Commercial prospects dim as doctors prescribe new drugs sparingly; some companies run out of cash
The world desperately needs new antibiotics to tackle the rising threat of drug-resistant superbugs, but there is little reward for doing so.
Instead, the companies that have stepped up to the challenge are going bust.
Makers of newly approved antibiotic drugs are struggling to generate sales because doctors prescribe the treatments sparingly. The new drugs compete with older, cheaper products, and patients typically take them for only a week or two at a time.
One of America’s biggest antibiotics specialists, Melinta Therapeutics Inc., MLNT 6.06% filed for bankruptcy in late December, citing slow sales growth and high costs. Its collapse followed that of Achaogen Inc. AKAOQ 2.23% in April, less than a year after it launched a new antibiotic for difficult-to-treat urinary-tract infections. Other makers might soon face a similar fate, saying their cash will run out before the end of 2020. “We don’t know the fate of those drugs for our patients,” said Helen Boucher, chief of infectious diseases at Tufts Medical Center in Boston. “As a physician, that’s my biggest concern.”
Achaogen’s Zemdri drug was sold for about $16 million, a fraction of the roughly $300 million spent developing it. The lack of return is already causing some companies to rethink their antibiotics research—and prompting calls from investors, executives and doctors for an overhaul of how antibiotics are paid for. “We got everything right, and it still didn’t work,” said Ryan Cirz, who led research at Achaogen.
Investors warmed to antibiotics companies in recent years, partly thanks to a big push by the U.S. government to reinvigorate research after most large pharmaceutical companies abandoned the area. Since 2010, it has provided more than $1 billion to support drug development. A 2012 law made it easier to win regulatory approval and granted patent extensions for antibiotics that addressed the biggest public-health threats.

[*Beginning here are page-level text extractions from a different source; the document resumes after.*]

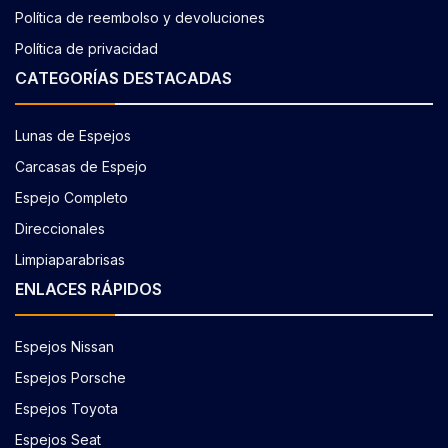
Política de reembolso y devoluciones
Política de privacidad
CATEGORÍAS DESTACADAS
Lunas de Espejos
Carcasas de Espejo
Espejo Completo
Direccionales
Limpiaparabrisas
ENLACES RÁPIDOS
Espejos Nissan
Espejos Porsche
Espejos Toyota
Espejos Seat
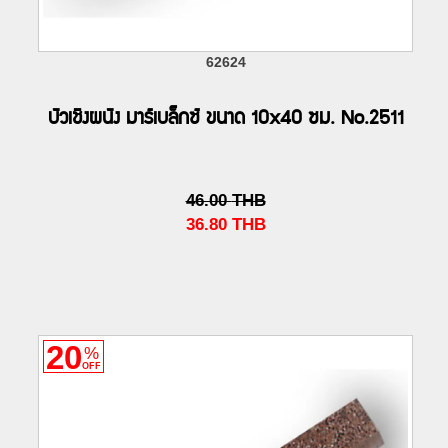
62624
บัวเชิงผนัง มาร์เบล็กซ์ ขนาด 10x40 ซม. No.2511
46.00
THB
36.80
THB
20
%
OFF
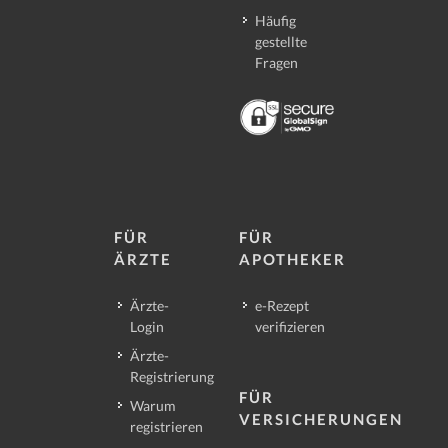
Häufig
gestellte
Fragen
FÜR
FÜR
ÄRZTE
APOTHEKER
Ärzte-
e-Rezept
Login
verifizieren
Ärzte-
Registrierung
FÜR
Warum
VERSICHERUNGEN
registrieren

A spate of deals, including Merck & Co.’s $8 billion purchase of antibiotics developer Cubist, boosted investor interest. But most small companies weren’t acquired, and they are home to more than 90% of antibiotics under development, according to research by the Pew Charitable Trusts. Once their new drugs hit the market—a moment most companies would cheer—they are on their own to fund sales and marketing costs, with far less revenue than their peers.